一方で、コロナ禍により大きな被害を被った食品分野への営業活動に対しては、難しい状況判断を迫られている。「以前のような営業活動は、依然として厳しい状況です。今後の情勢を見極め、対応していく必要があるでしょう」(平岡氏)
現在、顧客との打ち合わせはオンラインツールを活用。施工現場でも、タブレットを導入し円滑なコミュニケーションができる体制を整え始めている。新しいビジネスの形に、最初こそ戸惑いがあったが、従来業務の見直しによって生まれたコスト削減や生産性・効率性向上、在宅勤務・フレックスタイム制への移行など、メリットも少なくない。
変化による「デメリット」とどう向き合うか
平岡氏はコロナ禍による最大の変化は、コミュニケーションの変化と進化にあると考える。

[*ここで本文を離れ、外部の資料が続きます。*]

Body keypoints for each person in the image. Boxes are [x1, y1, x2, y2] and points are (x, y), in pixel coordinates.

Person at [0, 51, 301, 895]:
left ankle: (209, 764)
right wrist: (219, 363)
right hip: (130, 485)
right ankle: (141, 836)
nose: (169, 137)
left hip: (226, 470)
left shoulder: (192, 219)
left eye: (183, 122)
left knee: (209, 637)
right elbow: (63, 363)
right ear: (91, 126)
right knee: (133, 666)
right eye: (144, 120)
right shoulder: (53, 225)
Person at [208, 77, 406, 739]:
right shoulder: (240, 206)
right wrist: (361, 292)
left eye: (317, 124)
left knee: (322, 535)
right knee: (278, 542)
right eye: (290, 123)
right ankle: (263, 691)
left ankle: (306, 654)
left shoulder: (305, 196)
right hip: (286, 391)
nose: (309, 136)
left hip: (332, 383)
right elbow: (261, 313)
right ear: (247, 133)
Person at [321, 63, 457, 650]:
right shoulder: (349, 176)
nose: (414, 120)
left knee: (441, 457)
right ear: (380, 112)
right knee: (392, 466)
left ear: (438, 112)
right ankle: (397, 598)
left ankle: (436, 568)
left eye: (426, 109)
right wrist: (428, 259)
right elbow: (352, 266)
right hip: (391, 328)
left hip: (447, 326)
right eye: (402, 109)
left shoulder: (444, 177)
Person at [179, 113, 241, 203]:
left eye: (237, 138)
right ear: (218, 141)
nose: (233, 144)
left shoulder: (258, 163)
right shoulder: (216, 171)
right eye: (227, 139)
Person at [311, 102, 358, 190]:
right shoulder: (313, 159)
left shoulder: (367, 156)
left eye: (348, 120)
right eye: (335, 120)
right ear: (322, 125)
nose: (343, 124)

セミナーをはじめとしたイベントは激減し、在宅勤務が推奨されることで、社内外での顔を合わせた会話が大幅に減少。
効率化・生産性向上で利する部分がある一方で、顧客と直接会えないがための推進力低下、決定の先送りといったデメリットがあることも否定できない。しかし、今後コロナ禍以前に戻ることはなく、進展していかなければならないだろうと平岡氏は話す。

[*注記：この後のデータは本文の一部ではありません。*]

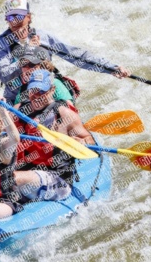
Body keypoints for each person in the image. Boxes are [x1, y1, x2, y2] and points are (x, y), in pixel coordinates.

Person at [0, 0, 131, 104]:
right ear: (6, 19)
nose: (15, 21)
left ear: (29, 17)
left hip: (47, 87)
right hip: (17, 94)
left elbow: (75, 56)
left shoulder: (44, 37)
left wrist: (111, 68)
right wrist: (29, 52)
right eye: (10, 17)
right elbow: (4, 75)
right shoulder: (0, 44)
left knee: (67, 107)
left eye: (19, 16)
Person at [12, 70, 96, 203]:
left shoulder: (64, 114)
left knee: (10, 179)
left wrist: (81, 141)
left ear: (52, 89)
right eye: (32, 90)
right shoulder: (19, 109)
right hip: (25, 170)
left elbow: (90, 141)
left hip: (57, 178)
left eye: (41, 91)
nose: (35, 95)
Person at [13, 46, 76, 111]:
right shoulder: (23, 88)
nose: (26, 69)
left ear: (42, 66)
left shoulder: (54, 83)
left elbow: (71, 111)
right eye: (23, 65)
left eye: (32, 65)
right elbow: (14, 113)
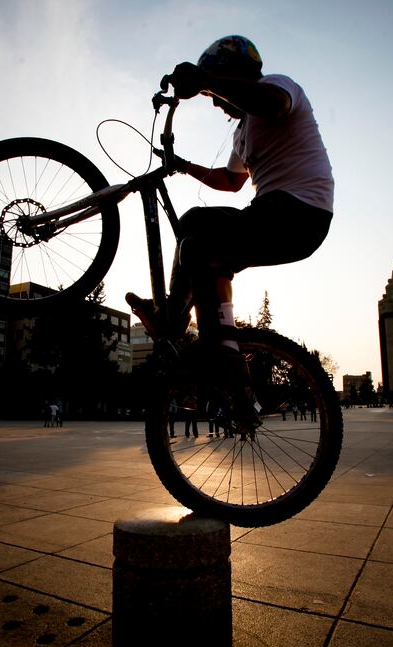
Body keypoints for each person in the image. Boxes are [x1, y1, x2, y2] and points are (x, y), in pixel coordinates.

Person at [126, 36, 334, 402]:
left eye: (217, 97)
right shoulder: (242, 133)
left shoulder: (277, 86)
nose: (219, 106)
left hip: (300, 212)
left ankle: (193, 335)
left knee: (195, 234)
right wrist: (183, 166)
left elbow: (271, 104)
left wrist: (206, 82)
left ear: (234, 74)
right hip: (273, 216)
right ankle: (219, 354)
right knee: (195, 239)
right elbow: (231, 181)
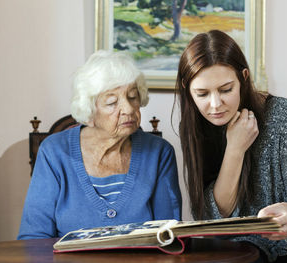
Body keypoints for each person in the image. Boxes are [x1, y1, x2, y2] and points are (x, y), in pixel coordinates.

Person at [175, 30, 287, 263]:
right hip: (238, 249)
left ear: (244, 77)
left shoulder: (282, 115)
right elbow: (212, 218)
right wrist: (235, 149)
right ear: (187, 88)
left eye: (225, 90)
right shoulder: (193, 127)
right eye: (202, 93)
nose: (215, 104)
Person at [18, 50, 182, 239]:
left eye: (132, 96)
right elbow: (34, 238)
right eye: (112, 102)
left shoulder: (160, 153)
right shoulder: (54, 152)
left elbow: (168, 236)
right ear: (89, 112)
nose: (128, 109)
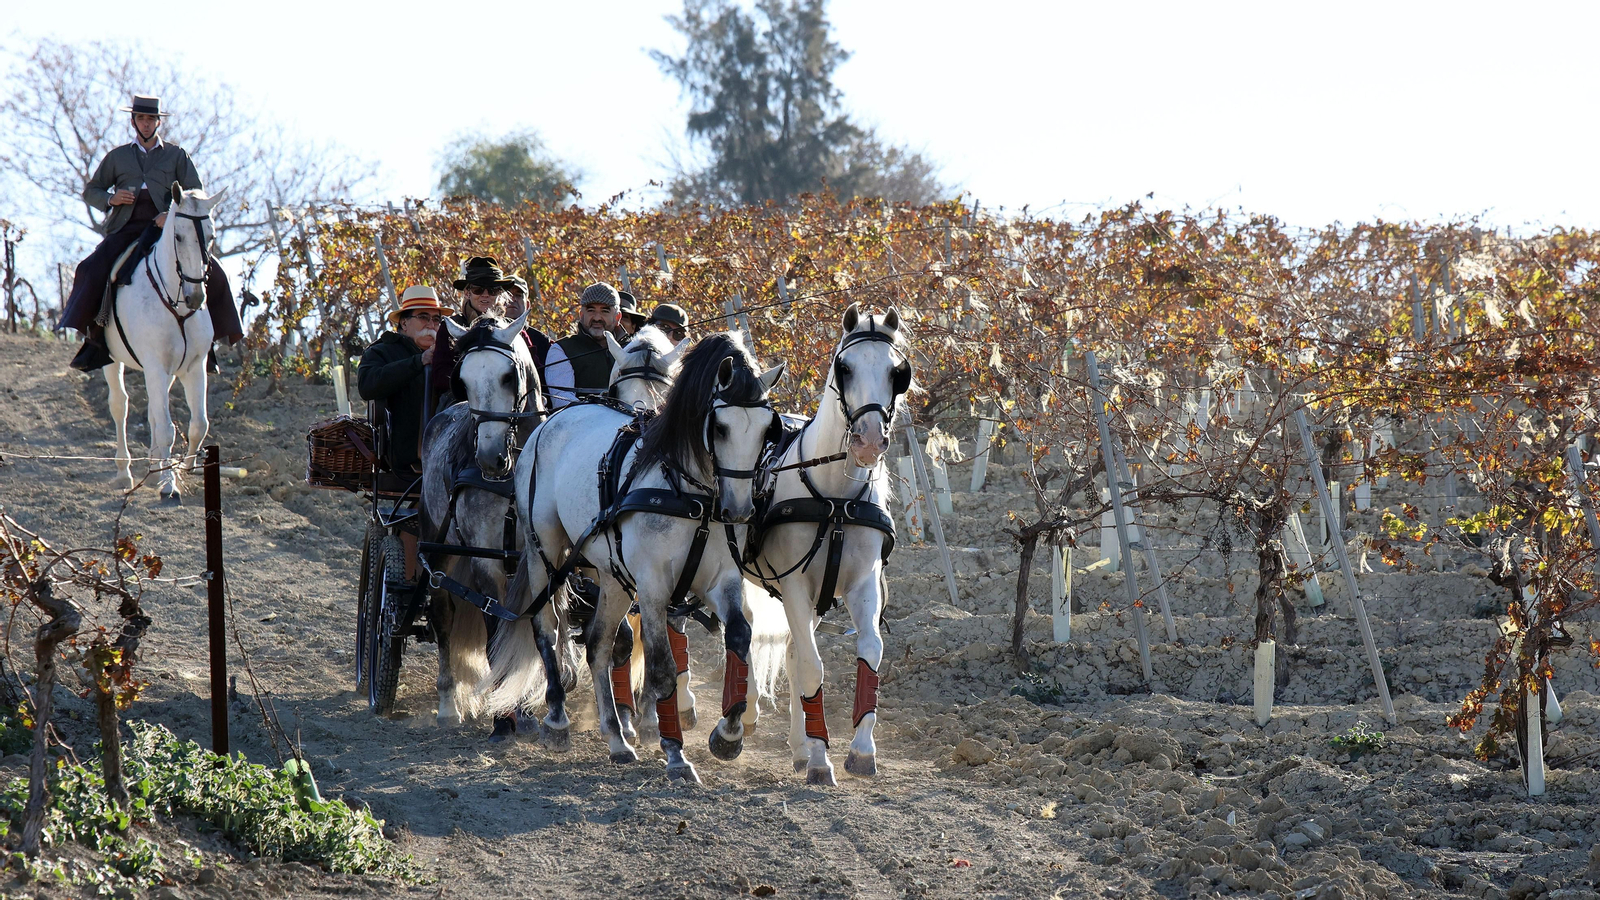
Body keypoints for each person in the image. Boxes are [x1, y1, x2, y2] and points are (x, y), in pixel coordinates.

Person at [60, 94, 244, 371]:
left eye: (150, 119)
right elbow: (91, 190)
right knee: (93, 268)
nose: (146, 124)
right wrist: (111, 199)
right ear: (134, 121)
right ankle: (95, 341)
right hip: (126, 226)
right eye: (141, 118)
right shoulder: (117, 156)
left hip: (168, 228)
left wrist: (170, 213)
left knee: (213, 271)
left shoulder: (177, 155)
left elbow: (195, 193)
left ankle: (209, 345)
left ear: (158, 122)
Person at [358, 285, 452, 477]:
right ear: (404, 323)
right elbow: (367, 385)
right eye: (423, 317)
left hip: (447, 458)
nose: (431, 324)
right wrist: (418, 362)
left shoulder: (449, 354)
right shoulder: (382, 351)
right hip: (403, 460)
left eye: (436, 319)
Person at [430, 256, 513, 400]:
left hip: (507, 399)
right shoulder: (450, 326)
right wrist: (474, 386)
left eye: (492, 290)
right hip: (461, 400)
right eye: (478, 289)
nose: (485, 295)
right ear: (467, 293)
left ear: (499, 294)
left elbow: (532, 368)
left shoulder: (512, 328)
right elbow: (440, 375)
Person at [543, 282, 623, 409]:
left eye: (605, 311)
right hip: (580, 426)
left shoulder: (631, 350)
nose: (597, 318)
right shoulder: (562, 350)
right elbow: (563, 401)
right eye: (591, 310)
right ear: (581, 315)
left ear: (617, 317)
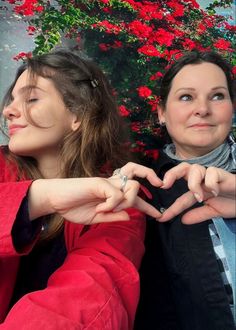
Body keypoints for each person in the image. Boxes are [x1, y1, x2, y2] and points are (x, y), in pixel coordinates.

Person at [0, 49, 163, 329]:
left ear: (78, 114)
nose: (8, 110)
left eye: (31, 98)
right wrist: (39, 198)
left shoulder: (118, 198)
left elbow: (94, 294)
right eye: (11, 100)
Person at [129, 51, 236, 330]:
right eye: (186, 97)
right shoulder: (144, 193)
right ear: (162, 113)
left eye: (217, 96)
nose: (202, 109)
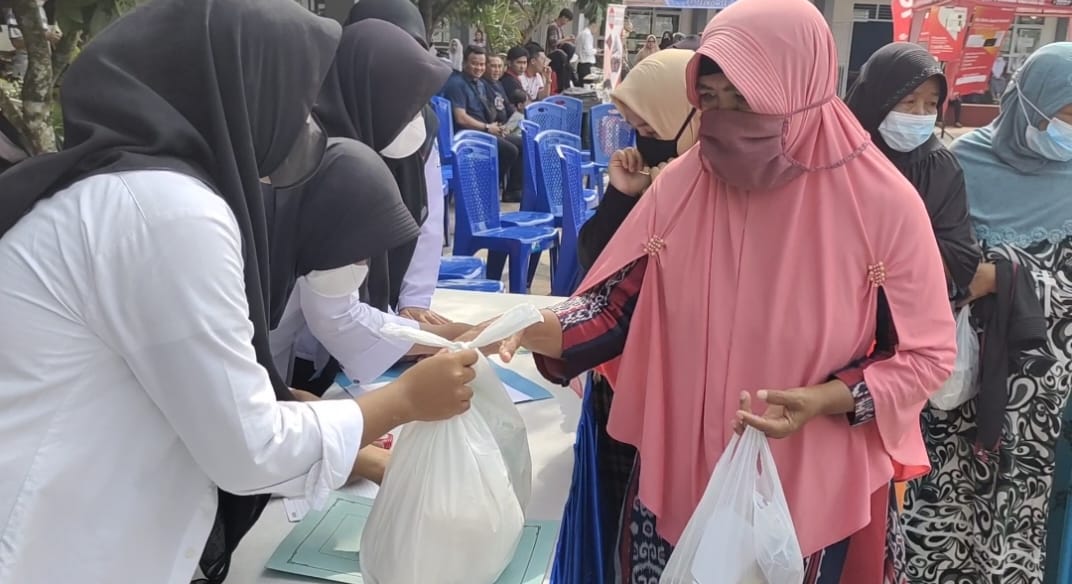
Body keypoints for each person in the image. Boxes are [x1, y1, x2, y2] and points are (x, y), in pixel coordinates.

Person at [462, 0, 956, 581]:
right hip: (678, 470)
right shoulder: (684, 186)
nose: (724, 119)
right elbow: (616, 306)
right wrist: (515, 327)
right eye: (712, 99)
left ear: (800, 87)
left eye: (744, 99)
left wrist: (826, 400)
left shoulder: (881, 205)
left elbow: (924, 355)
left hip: (802, 486)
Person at [0, 2, 477, 584]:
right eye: (296, 100)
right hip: (50, 544)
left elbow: (198, 387)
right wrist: (402, 401)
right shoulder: (167, 212)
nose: (306, 125)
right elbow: (249, 448)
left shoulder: (127, 191)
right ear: (236, 92)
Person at [900, 42, 1072, 583]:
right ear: (1031, 102)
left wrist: (1003, 276)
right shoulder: (956, 162)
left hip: (1042, 404)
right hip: (951, 385)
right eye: (1068, 112)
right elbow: (913, 259)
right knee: (936, 514)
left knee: (1020, 524)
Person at [845, 43, 979, 303]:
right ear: (877, 98)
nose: (920, 114)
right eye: (908, 101)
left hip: (907, 312)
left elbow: (960, 254)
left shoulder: (940, 167)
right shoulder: (834, 160)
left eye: (931, 104)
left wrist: (890, 265)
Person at [343, 0, 449, 322]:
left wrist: (414, 299)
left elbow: (428, 216)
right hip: (326, 321)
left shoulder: (422, 123)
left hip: (382, 312)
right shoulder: (327, 126)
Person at [578, 48, 700, 270]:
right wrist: (621, 195)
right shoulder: (645, 176)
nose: (644, 143)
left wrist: (670, 202)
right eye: (637, 131)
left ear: (695, 119)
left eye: (652, 132)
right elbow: (594, 260)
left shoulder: (718, 189)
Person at [443, 44, 524, 203]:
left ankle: (512, 191)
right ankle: (486, 191)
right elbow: (461, 118)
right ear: (465, 62)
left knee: (522, 143)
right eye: (474, 63)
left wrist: (499, 128)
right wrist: (487, 127)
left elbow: (489, 111)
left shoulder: (480, 83)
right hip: (467, 136)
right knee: (509, 150)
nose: (479, 68)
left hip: (484, 131)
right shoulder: (456, 83)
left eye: (481, 64)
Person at [483, 52, 515, 125]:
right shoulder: (482, 85)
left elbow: (508, 106)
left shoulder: (498, 84)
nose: (497, 70)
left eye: (499, 66)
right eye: (493, 66)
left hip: (507, 124)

「オンライン化への対応の一方で、対面によるオフラインのコミュニケーションは、以前よりもはるかに貴重かつ重要なこととなりました。社内外に関わらず、この数少ない機会を生かさねばなりません」(平岡氏)
オンライン活用、通信接続状況の改善等を進めつつ、現場対応が必要な営業職、技術者、現場管理者、サービスマンなどは、重要なオフラインの窓口とも言える。
三密回避、作業効率改善、円滑なコミュニケーション方法の推進を進めつつ、あらゆるものを柔軟に活用し、オンライン・オフライン両方に対応する。それこそが、三菱重工冷熱が顧客・社会のニーズに応えるために必要なことであると、平岡氏は話した。
小型・軽量化と大型化。両方の戦略でソリューション展開へ
社会の様々な環境の変化に対して、環境保全に重点を置いた世界最高水準の製品を提供する姿勢は変わらない。新たな一手として三菱重工冷熱が選んだのは、小型化・大型化両面におけるソリューションの拡大だ。
例えばCO2/NH3自然冷媒冷却システムの「C-LTSシリーズ」は、エレベーター搬入が可能な小型・軽量化ユニットを新たにラインナップに追加。加えて、同社はCO2冷媒 冷凍冷蔵コンデンシングユニット「C-puzzleシリーズ」の大容量化を図っており、40馬力ユニットと抱き合わせた提案も進める。また12/1には、同C-puzzleシリーズに80馬力「C-puzzle80(エイティ)」を追加するとプレス発表を行った。
あわせて、飲料・食品工場における省エネを実現するための熱ソリューションにも力をいれる。三菱重工グループでは、大から小までの多くのヒートポンプ関連商品を取り揃えており、工場全体の熱バランスを踏まえた省エネ機器の導入、ヒートポンプで排熱を有効利用する省エネに加え、作業場内気流の最適化による作業空調環境改善など、顧客の選択肢を広げる方法を常に模索し続ける。
いまできること、いましかできないことをお客様と向き合ってしっかりと対応していくことを念頭に、環境に配慮した自然冷媒システムの推進と省エネ・熱ソリューション提案を進めること。『世界を熱ですごしやすく』を信念に、三菱重工冷熱は冷熱製品を通じて、地球温暖化防止対策に貢献していきます。
三菱重工冷熱株式会社 エンジニアリング事業本部 低温食品営業部部長 平岡 禎明氏
新たな生活様式に対して、進化・成長を続ける三菱重工冷熱。その胸の内には、環境と社会への貢献の情「熱」がたぎっている。